C'est souvent la première confusion d'un primo-acquéreur : la licence d'exploitation n'est pas systématiquement à demander. Elle n'est nécessaire qu'en cas de création d'une officine. Pour l'achat d'une officine déjà existante — le cas le plus fréquent pour un premier achat — la licence est cédée avec le fonds4.
Quand une licence doit être délivrée, elle l'est par décision du directeur général de l'ARS, après avis du conseil régional de l'Ordre des pharmaciens et des syndicats représentatifs des pharmaciens titulaires3. Elle fixe précisément le lieu d'exploitation de l'officine3 : un critère à vérifier avec attention avant tout projet de transfert ultérieur.
Le Code de la santé publique réserve la propriété d'une officine aux pharmaciens diplômés. Un fonds d'investissement classique ne peut donc pas acheter directement une pharmacie5 : cette règle protège l'indépendance professionnelle du titulaire.
En pratique, deux structures juridiques dominent. La SEL (Société d'Exercice Libéral) est la structure d'exploitation, détenue majoritairement par le pharmacien titulaire5. Au-dessus, la SPFPL (Société de Participations Financières de Profession Libérale) permet à un pharmacien de détenir des parts dans plusieurs SEL. Les plafonds diffèrent selon qui détient : un pharmacien personne physique peut prendre des participations dans quatre SEL en plus de celle où il exerce, tandis qu'une même SPFPL ne peut prendre de participations que dans trois SEL au maximum6. C'est ce second véhicule qui ouvre la voie à des montages plus capitalistiques, où des investisseurs peuvent entrer en participation minoritaire aux côtés du titulaire.
Les SPFPL de pharmaciens d'officine doivent être inscrites au tableau de l'Ordre des pharmaciens et font l'objet d'un contrôle quadriennal obligatoire par le Conseil national de l'Ordre, portant sur la composition de leur capital et l'étendue de leurs activités6.

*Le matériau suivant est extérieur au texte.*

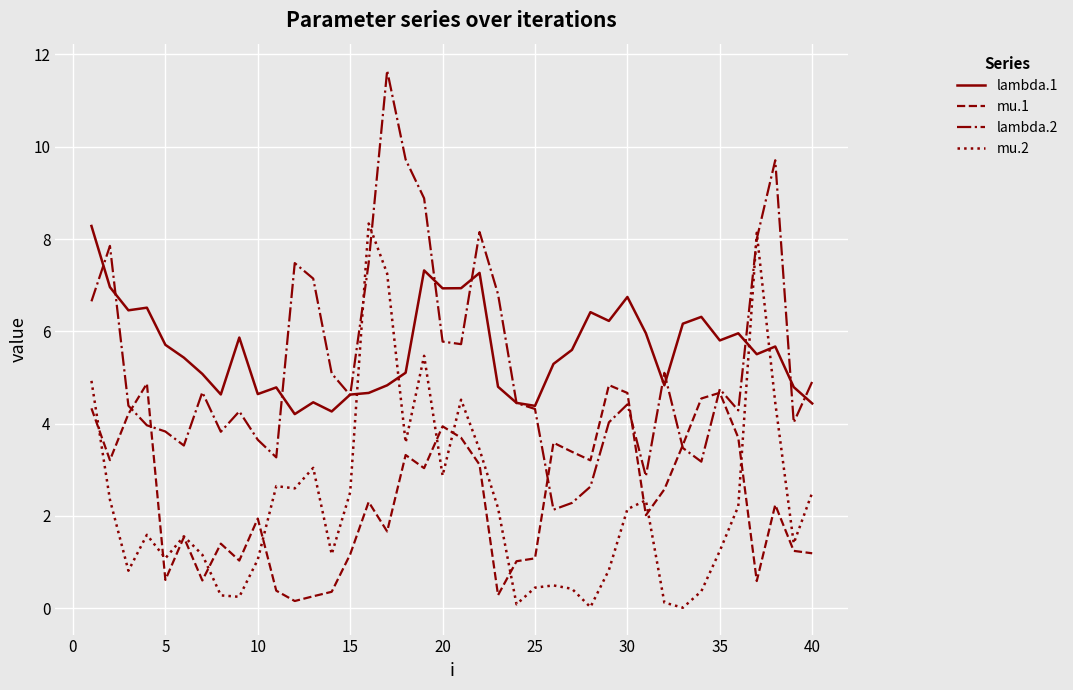

How many values in the lambda.1 series are below 5?

15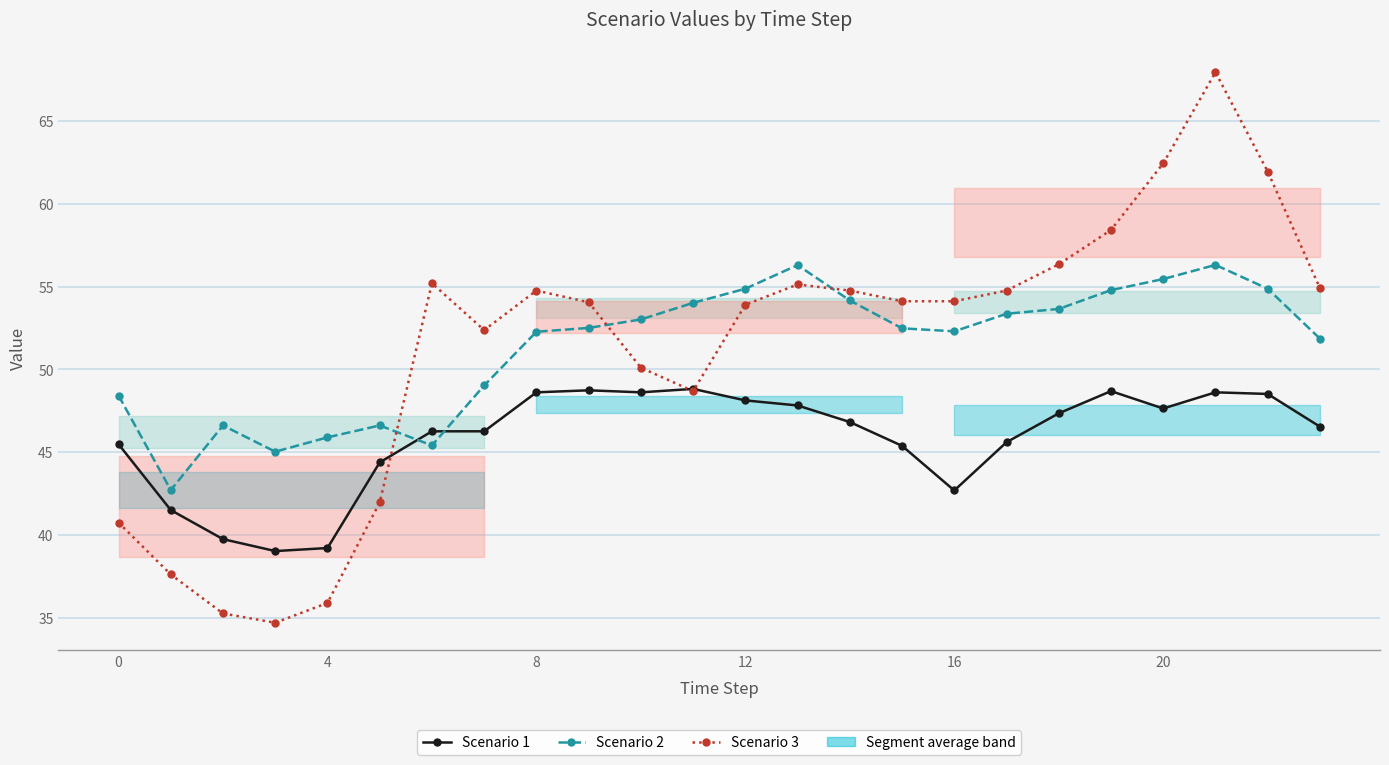

What is the value of the Scenario 1 point at the 16th from the left?

45.4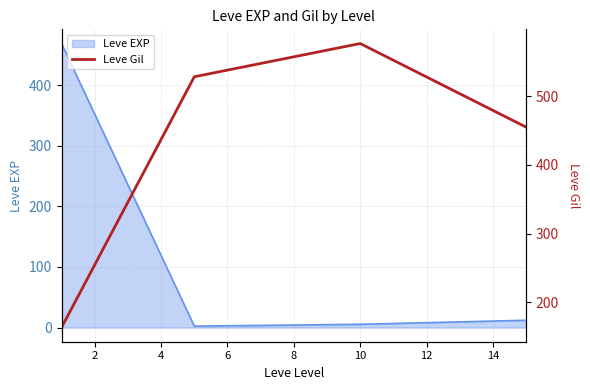

What is the highest value of the Leve EXP series?

468.5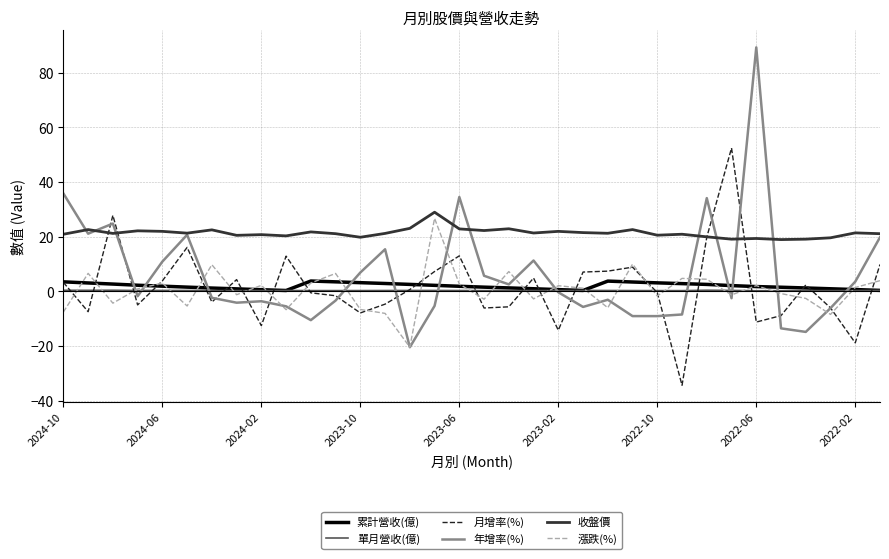

Which series has the widest spread of values?

年增率(%)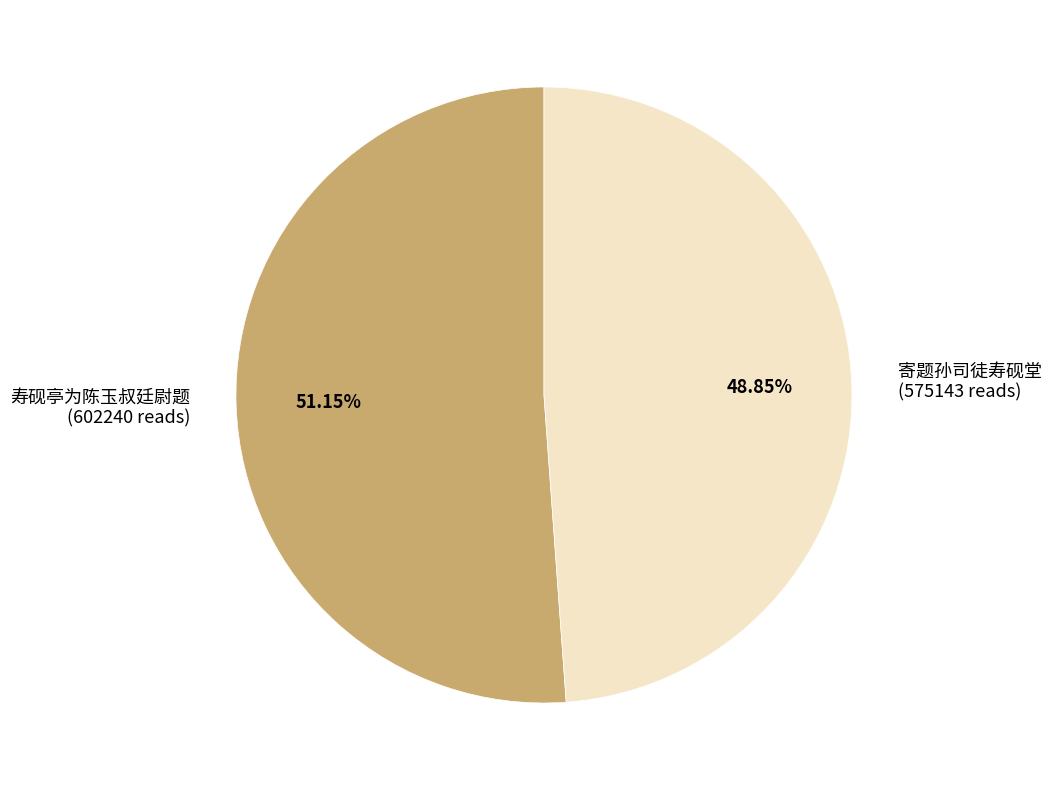

Which has a higher value, 寿砚亭为陈玉叔廷尉题 or 寄题孙司徒寿砚堂?

寿砚亭为陈玉叔廷尉题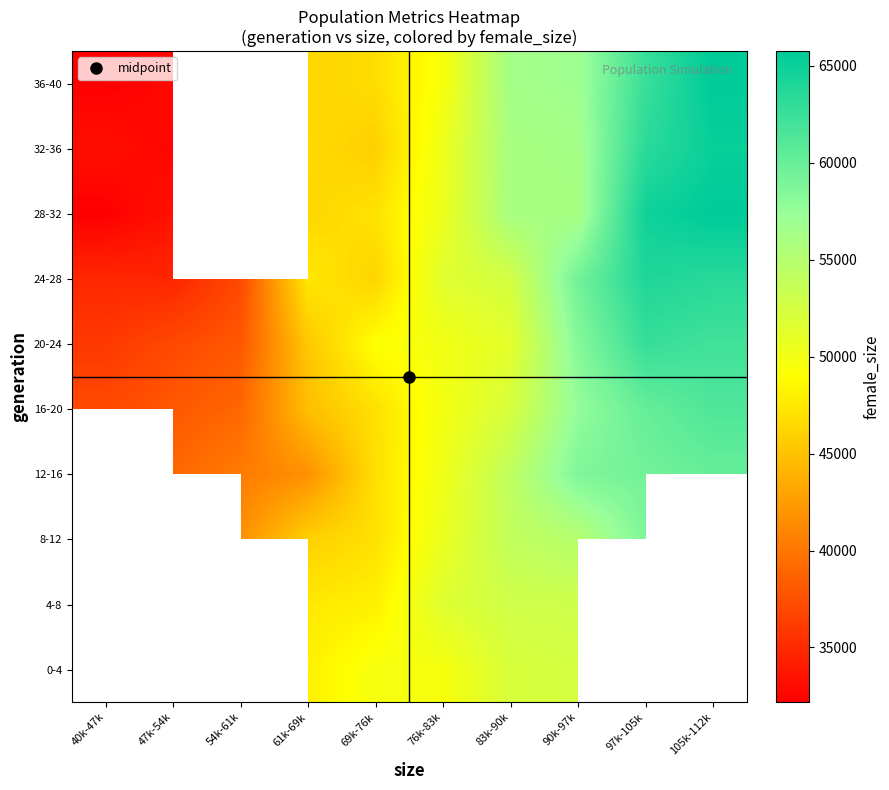

What is the smallest value displayed?

32176.0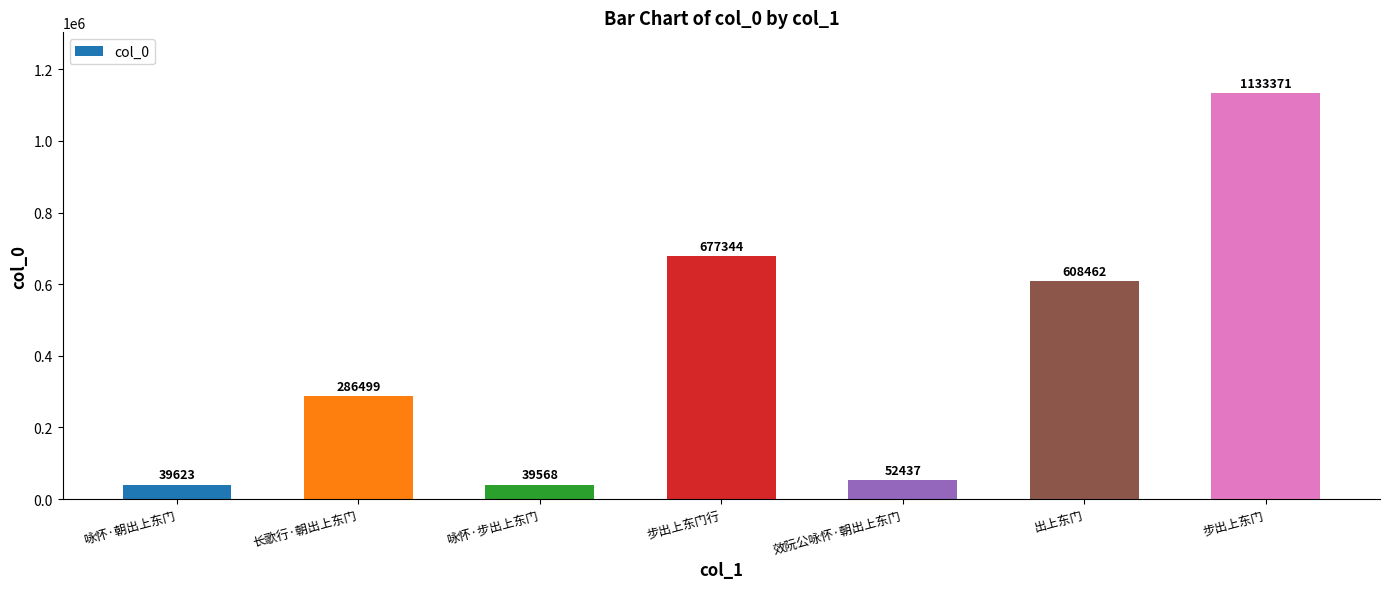

Which has a higher value, 步出上东门行 or 出上东门?

步出上东门行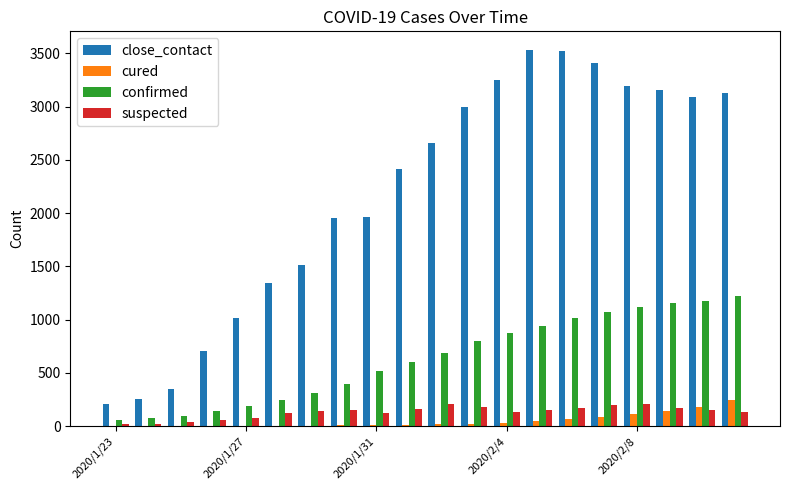

Which series has the largest total across all categories?

close_contact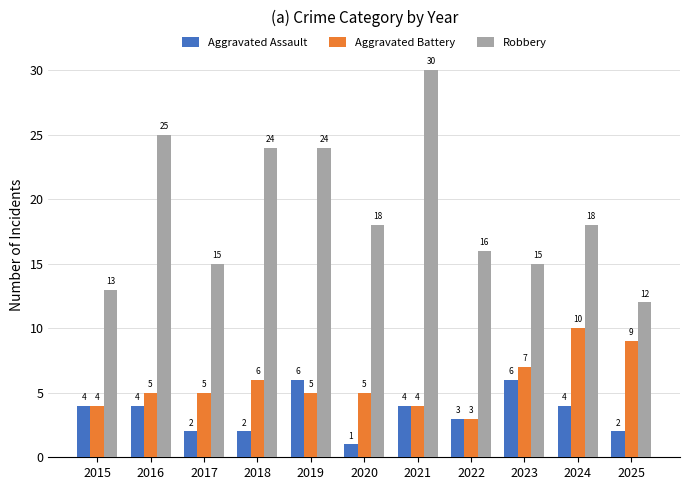

List the series in order of their peak value, lowest first.

Aggravated Assault, Aggravated Battery, Robbery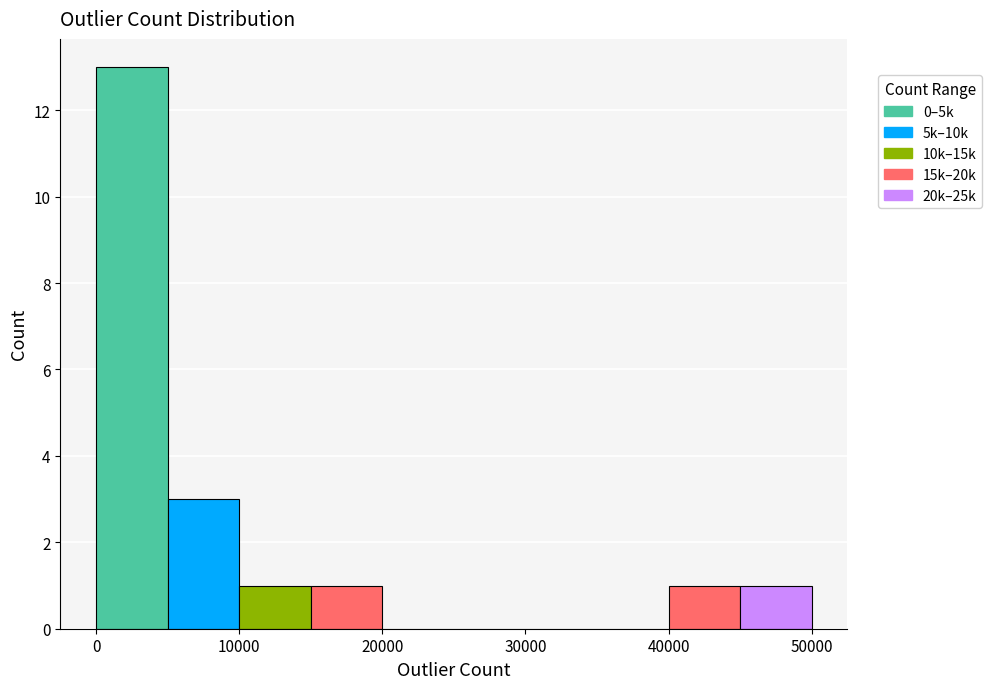

Reading left to right, list every bar in this chart as the range it spans on the x-axis followed by its height. The values are not printed on the chart, so give them approximately, as read against the axis.

0 to 5000: 13
5000 to 10000: 3
10000 to 15000: 1
15000 to 20000: 1
20000 to 25000: 0
25000 to 30000: 0
30000 to 35000: 0
35000 to 40000: 0
40000 to 45000: 1
45000 to 50000: 1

Un pharmacien adjoint qui souhaite prendre date avant un premier achat en tant que titulaire peut, dans l'intervalle, détenir une participation minoritaire dans la SEL où il exerce — directement ou via une SPFPL qu'il contrôle — dans la limite de 10 % du capital7.
Le financement d'un premier achat ne se limite pas au prêt bancaire classique. Certains montages, comme l'emprunt obligataire, permettent à un fonds d'investissement d'apporter les fonds nécessaires à la constitution de l'apport personnel, en échange d'obligations convertibles en actions et d'un taux de rémunération pouvant être élevé8.
Ce type de montage est regardé avec réserve par le Conseil de l'Ordre et par les principaux syndicats de pharmaciens, qui estiment qu'il peut mettre à mal l'indépendance professionnelle du titulaire8. Un point à examiner avant de signer, pas après — c'est aussi pour cette raison qu'un accompagnement dédié au financement d'un premier achat, comme celui proposé par Médiprix Corp, permet de comparer les montages avant de s'engager.
Prêt bancaire, emprunt obligataire, crowdfunding : chaque montage a un impact différent sur votre indépendance. Médiprix Corp vous aide à structurer le financement de votre premier achat.
Découvrir →Le sujet est d'ailleurs suivi de près au niveau législatif. Une proposition de loi est annoncée pour encadrer les formes les plus problématiques de financiarisation de l'officine, avec un renforcement du rôle de l'Ordre dans les opérations d'achat, de financement et de reprise : les contrats ne seraient valables que s'ils sont approuvés par l'Ordre, ou établis à partir de modèles qu'il fournit9.
Le premier achat d'une officine reste, pour la majorité des pharmaciens, le projet le plus engageant d'une carrière10. Le cadre réglementaire n'est pas un obstacle à contourner : c'est la structure qui protège à la fois le titulaire et l'indépendance de son exercice.